Inauguration is this week and even if it doesn’t turn into a boogaloo theres still those ‘first 100 days’ agenda items that will try to get ramrodded into law in a hurry. All in all, the year has barely started and its just fixin’ to get more interesting. Sell the jet ski, cancel the trip to DisneyLand, and start making more trips to CostCo.

Tiny house? Nah…tiny *bunker*

I understand the appeal, a bit, of the whole ‘tiny house’ thing. You’re small enough to be exempt from many building codes, there’s a modicum of portability, it has an “I’m a minimalist’ vibe, and it’s usually cheaper than a real house. Downsides, of course, are the enormous lack of storage, plumbing is often not much better than what you’d get in an RV, and it’s not something that I can imagine anyone wanting to live in full-time. It’d be like a nicely appointed jail cell.

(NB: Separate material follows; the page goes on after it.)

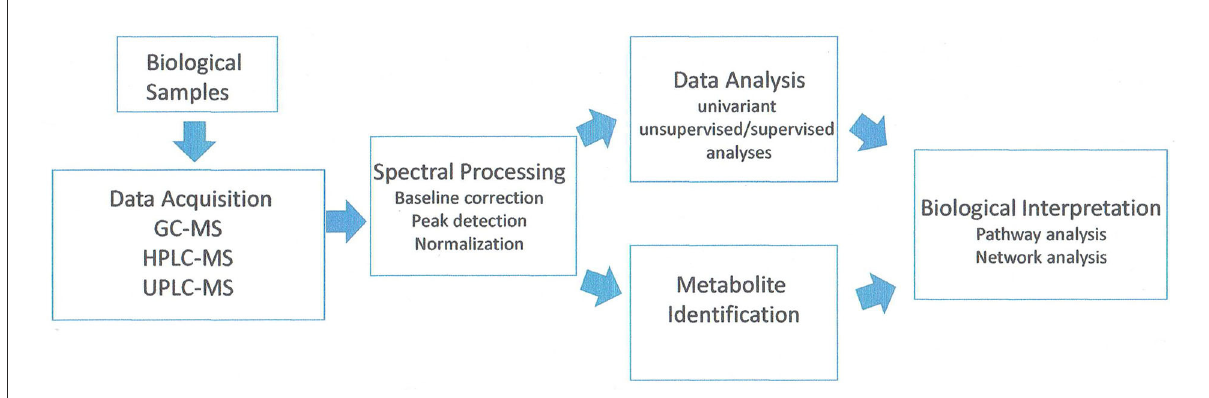
FIGURE3 Analysis of workflow in untargeted metabolomic studies. Adapted from Alonso et al.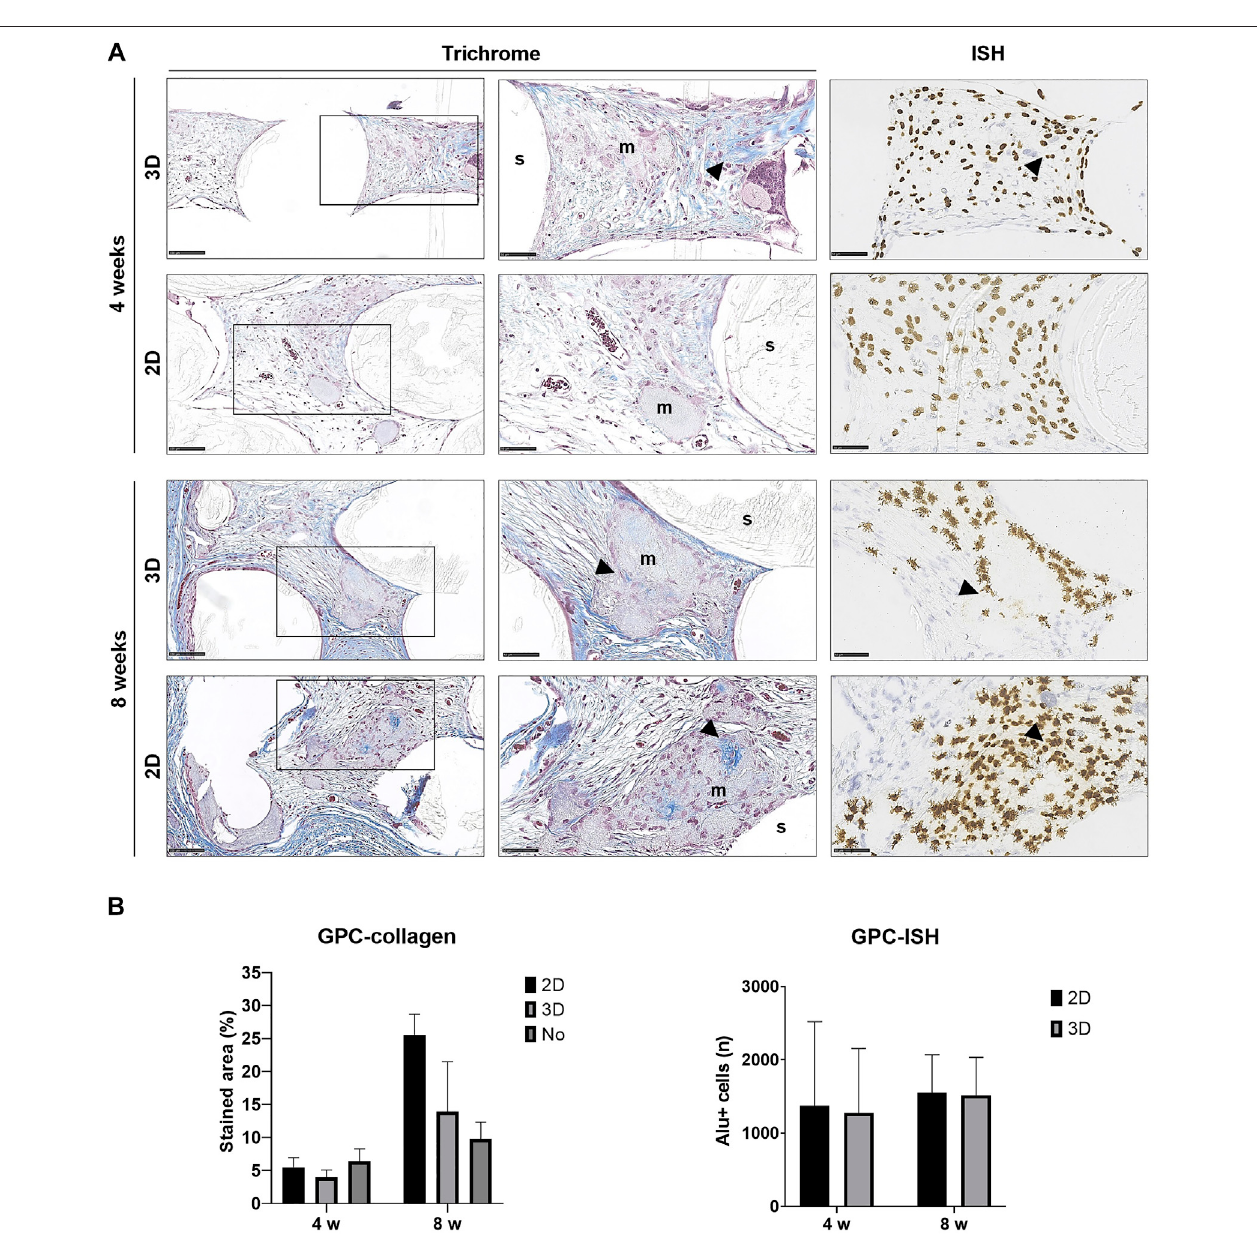
FIGURE 5 | Histology of GPC constructs. (A) Representative images of Trichrome and corresponding ISH stained sections of 2D and 3D GPC constructs after 4 and 8 weeks; m, mineralization; s, scaffold; arrows indicate dense collagen (Trichrome) and Alu + cells (ISH); scale bars 100 μ m. (B) Quanti fi cation of collagen staining (Trichrome) and Alu + cells (ISH); n, total number; data represent means ± SD ( n (cid:1) 3).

However…I can see an appeal where a hardened, fortified tiny house might make a nice little bolt-hole. Small enough to hide nestled in the gully or trees of a remote piece of property, but ‘full service’ enough to get you back on your feet after two weeks of hoofing it with just the clothes on your back across the post-apocalypse landscape. It would be a …tiny bunker?

Ok, let’s throw ‘tiny bunker’ into google and see what we get.

I suppose it depends on your definition of bunker, but a nice little fortified ‘cabin’ of tiny-house proportions tucked away somewhere unobtrusively might make a very nice fallback plan for when you have to beat feet.After all, if you have to flee for your lives to your Beta Site you really arent going to care that it’s only a hundred or so sq. ft. All youre gonna care about is that it has lights, food, weapons, meds, comms, and distance.

Given the ‘OMG this is it!’ attitude going on right now, I bet a ‘tiny bunker’ manufacturer could easily make quite a splash in the tiny house marketplace which has lost its luster as people realize it isn’t the minimallist panacea they thought it was.

 

 

 

Capitol Friend/Foe firearm recognition

On closer inspection, a number of those pistols have reflective red-and-white striped tape on the sides of their slides. There is an established practice of marking guns in similar ways to help members of security forces quickly identify each other and prevent friendly fire incidents in a chaotic situation, especially when there might be one or more active shooters present brandishing their own weapons.

Interesting. Apparently there’s more to federal ‘same team’ identifiers than just the lapel pins. I would think it’s safe to assume that they have changed the color or pattern of those markings by now.

I recall one large metropolitan police force used to prohibit officers from carrying stainless/nickel guns off duty. The reasoning was that if you came across a situation you could be sure that the guy was not a cop if he was waving a ‘silver’ handgun around. And if you were an offduty cop who had his gun in hand when the uniformed officers arrived, you were less likely (though not certainly guaranteed) to be shot as a bad guy before you had time to scream “I’m on your side!”.

If you really want to hone your your super secret squirrel skills, next time you’re in an environment where theres a lot of ‘presence’, check for people that all seem to have something in common…. pins, buttons, armbands, particlar shoe colors, etc…might just be a unified group subtly showing recognition signs so that others of their like can identify them.

Anyway, an interesting little piece about last weeks excitement. Interesting read.